I never met my great grandmother Dorothy as she died before my father was born. I have heard stories about her and have several photos and even some newspaper clippings about her.
Dorothy Isabel Cattley was born on 4 March 1891 in St Petersburg, Russia to Oswald Cattley and his wife Margaret. The family was part of the English merchant circle. The second youngest of 10 siblings there were 18 years between the oldest (Margaret born 1874 and Elsie born 1892).
There isn’t much available about her childhood however the family moved back to England in the early 1900s. I have a lovely photo of them all together which I have labelled. I’m not sure if this is in England on a trip back to visit family or somewhere in St Petersburg. The background shows rhododendrons which could be anywhere and she looks between 7 and 9 dating the photo to around 1898-1900.
Her mother, Margaret Sophia Handyside, died in 1908 in when Dorothy was just 17. I think the photo below must have been taken some time around then or maybe a bit earlier.
The 1911 census has Dorothy (20), Elsie (18) and Nora (27) lodging together at 28 Horbury Crescent, Kensington, London in the household of a William Kettlewell.
First Marriage and children
I don’t know how my great grandparents met but they were both based in London so maybe at an event somewhere. Dorothy married John Berkeley de Fonblanque on 4 January 1913 at Saint Matthias in Earls Court.
On the certificate it states she is 22, I have her as 21 in my research and I believe this may be due to the differences between the Roman and Russian (or Julian) calendars at the time which was around 13 days behind but this has yet to be confirmed.
I have their marriage licence (all beautifully folded up in an envelope - the photo shows it unfolded below). Note the date on the licence (31 December 1912) isn’t the marriage date.
Dorothy was pregnant when they married as my grandmother Pamela appeared in July 1913, followed by Sheila in March 1915 and Marion Elizabeth (Betty) in 1920.
Life in London
Using the electoral rolls on Ancestry I found her in several different locations between 1919 and 1928
1918 54 St Mark’s Road, Kensington
1919-22 58 St Mark’s Road, Kensington
1924-8 39a Emperor’s Gate, Kensington
They all appear on the 1921 census together living at 58 St Mark Road, Kensington.

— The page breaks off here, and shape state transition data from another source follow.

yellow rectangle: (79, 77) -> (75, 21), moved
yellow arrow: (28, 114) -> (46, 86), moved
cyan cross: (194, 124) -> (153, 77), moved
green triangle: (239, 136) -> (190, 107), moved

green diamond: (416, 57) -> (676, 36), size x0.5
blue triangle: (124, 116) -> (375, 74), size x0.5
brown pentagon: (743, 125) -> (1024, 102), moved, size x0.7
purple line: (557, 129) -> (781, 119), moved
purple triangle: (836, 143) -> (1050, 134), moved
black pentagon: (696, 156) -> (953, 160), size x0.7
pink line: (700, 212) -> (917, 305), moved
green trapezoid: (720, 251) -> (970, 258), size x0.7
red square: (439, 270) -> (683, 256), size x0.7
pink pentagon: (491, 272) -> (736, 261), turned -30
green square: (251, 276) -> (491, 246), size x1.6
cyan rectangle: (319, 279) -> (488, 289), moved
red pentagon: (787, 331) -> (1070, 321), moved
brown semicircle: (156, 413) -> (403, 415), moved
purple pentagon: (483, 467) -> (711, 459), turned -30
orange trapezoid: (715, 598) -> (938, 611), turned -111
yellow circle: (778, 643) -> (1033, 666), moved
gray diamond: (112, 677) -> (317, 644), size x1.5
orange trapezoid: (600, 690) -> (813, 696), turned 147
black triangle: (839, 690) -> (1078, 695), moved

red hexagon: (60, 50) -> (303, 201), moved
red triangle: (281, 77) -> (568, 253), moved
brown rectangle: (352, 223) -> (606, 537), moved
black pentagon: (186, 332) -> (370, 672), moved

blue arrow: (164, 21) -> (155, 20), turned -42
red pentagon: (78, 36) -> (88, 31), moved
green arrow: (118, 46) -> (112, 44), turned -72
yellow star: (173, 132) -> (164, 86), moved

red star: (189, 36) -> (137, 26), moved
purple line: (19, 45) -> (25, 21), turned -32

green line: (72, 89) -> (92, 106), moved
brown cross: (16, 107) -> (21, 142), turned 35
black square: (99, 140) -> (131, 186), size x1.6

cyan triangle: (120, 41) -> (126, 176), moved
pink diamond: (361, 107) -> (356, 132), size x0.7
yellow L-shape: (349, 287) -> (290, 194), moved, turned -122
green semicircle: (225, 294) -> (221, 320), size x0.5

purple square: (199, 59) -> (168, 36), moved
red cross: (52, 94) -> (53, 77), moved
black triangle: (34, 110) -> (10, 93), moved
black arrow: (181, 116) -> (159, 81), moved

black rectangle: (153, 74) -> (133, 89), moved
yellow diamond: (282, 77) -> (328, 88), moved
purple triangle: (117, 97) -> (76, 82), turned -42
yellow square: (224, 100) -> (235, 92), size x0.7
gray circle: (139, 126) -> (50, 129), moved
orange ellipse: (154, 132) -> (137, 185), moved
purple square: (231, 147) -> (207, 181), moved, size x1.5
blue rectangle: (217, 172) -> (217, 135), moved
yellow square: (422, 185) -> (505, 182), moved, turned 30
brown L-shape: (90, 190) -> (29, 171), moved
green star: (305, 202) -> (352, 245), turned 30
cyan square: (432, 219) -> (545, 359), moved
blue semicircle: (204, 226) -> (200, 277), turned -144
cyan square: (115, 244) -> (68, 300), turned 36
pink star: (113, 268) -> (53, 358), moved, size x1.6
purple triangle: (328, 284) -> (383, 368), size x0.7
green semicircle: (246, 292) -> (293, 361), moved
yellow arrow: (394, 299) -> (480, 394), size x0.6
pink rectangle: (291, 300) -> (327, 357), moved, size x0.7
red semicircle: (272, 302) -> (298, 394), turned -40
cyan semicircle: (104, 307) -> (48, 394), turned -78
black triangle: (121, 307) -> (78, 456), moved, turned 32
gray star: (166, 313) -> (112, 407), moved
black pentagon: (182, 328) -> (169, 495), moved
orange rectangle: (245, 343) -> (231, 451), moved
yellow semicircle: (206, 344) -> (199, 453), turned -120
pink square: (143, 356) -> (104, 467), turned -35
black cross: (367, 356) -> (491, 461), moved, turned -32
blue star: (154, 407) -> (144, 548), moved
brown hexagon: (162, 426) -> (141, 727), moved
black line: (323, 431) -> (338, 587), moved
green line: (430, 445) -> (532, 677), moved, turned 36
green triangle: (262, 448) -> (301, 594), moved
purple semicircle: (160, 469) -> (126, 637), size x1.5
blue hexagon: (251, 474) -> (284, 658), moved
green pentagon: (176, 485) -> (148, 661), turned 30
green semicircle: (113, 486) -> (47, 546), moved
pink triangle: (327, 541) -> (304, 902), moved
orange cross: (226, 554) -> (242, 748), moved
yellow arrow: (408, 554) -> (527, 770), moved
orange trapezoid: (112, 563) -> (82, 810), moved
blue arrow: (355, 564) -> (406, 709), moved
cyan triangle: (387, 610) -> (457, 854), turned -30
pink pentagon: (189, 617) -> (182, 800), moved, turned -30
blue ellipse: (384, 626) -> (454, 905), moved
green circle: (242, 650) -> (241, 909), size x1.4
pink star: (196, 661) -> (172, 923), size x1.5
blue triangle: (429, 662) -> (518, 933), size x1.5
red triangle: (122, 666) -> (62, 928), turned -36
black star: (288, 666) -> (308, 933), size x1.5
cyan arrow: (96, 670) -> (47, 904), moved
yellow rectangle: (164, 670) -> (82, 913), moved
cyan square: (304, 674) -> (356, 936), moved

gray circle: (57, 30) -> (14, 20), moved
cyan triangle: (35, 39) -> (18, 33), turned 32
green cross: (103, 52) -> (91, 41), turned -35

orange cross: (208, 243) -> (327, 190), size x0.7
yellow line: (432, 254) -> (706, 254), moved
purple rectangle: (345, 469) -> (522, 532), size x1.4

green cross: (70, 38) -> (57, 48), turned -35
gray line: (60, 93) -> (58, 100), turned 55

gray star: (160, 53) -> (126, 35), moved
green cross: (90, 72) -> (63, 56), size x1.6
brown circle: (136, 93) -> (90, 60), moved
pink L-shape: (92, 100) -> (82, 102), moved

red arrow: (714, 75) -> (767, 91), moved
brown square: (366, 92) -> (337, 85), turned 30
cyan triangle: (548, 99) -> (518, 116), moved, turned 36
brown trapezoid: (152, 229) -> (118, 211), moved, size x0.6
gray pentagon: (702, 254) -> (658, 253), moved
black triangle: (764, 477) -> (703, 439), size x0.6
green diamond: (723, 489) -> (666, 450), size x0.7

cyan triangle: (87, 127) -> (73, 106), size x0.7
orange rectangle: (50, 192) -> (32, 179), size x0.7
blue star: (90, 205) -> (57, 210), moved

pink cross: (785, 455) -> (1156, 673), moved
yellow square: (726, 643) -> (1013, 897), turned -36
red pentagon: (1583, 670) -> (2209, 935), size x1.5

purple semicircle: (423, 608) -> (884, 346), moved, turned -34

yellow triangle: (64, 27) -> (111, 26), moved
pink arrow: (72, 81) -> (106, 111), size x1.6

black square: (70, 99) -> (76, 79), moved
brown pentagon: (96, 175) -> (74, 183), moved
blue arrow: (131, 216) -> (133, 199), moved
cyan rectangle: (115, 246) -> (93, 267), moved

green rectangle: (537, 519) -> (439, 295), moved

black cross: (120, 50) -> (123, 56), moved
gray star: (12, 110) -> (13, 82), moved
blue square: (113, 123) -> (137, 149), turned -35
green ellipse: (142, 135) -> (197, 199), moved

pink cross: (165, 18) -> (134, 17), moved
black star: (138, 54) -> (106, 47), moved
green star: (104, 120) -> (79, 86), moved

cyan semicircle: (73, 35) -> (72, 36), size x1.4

It was not a happy marriage and John divorced her for adultery with Allan Leslie in 1928. The record is available at Kew however it has not been digitised.
Second marriage
Dorothy went on to marry Allan Leslie in 1932. He was Scottish, divorced from his first wife, and from a well connected family. This marriage seemed no better than the first one. John, her first husband, kept scrap books filled with newspaper cuttings.
Dolly the bolter
Two cuttings from April 1934, shown below, name her as Nina Leslie (and I have no idea who the young girl is in the photograph - it’s not my grandmother or her sisters). There were family rumours that she miscarried of twins but I have no way of verifying this.
What’s going on here?
In 1936-7 Dorothy and John de Fonblanque are both registered as living at 85 Linden Gardens.
From what my grandmother said, her father supported Dorothy financially (despite them no longer being married). I have no way of verifying this was true. Did they get back together?
1939
On the 1939 register she is recorded as Dorothy Leslie working as a club assistant at 31 Newton Road, Paddington,W2 with her brother Patrick Cattley. There is no record of where she is actually living however she states she was still married.
Allan Leslie is shown as being in the Metropolitan Police on the 1939 register and at 162 Old Brompton Road.
Death
Dolly was only 50 when she was killed by a bomb in the blitz in 1941 at 2-3 Clarges Street, Mayfair.
The heaviest raid of the Blitz, on 10-11 May 1941, took a more serious toll in Mayfair. At 12.50am on 11 May a high explosive bomb fell on 1-3 Clarges Street W1, just off Piccadilly. At No 2, Carr's Hotel was demolished and eight casualties reported, of which five were confirmed fatalities. In the subsequent rescue operation, firemen played water onto walls in an adjacent property to prevent flames reaching a trapped woman (later pulled out uninjured). At 2.15am nos 20-24 Park Lane (the site of today's Park Lane Hilton Hotel) were damaged and Shepherd's Market and Hill Street W1 were gutted by incendiaries. At 3.10am, a parachute mine destroyed four floors of Mayfair Court on Stratton Street W1. Eight casualties were reported and BBC staff trapped in its basement were successfully extracted.
She appears in the list of WWII civilian deaths for Wesminster in 1941.
Burial
She was buried as Nina Dorothy Leslie in West Brompton Cemetery on 28 May 1941 however they have her age wrong in the register. It says she was 45 when she was 50.
Summary
Creating this bio made me aware of several holes in Dorothy’s story and brought up contradictions. Also finding her under different names and it raised the question - did she and John get back together again?
Incredible detective work!! The pictures and clips from documents support the biography seamlessly!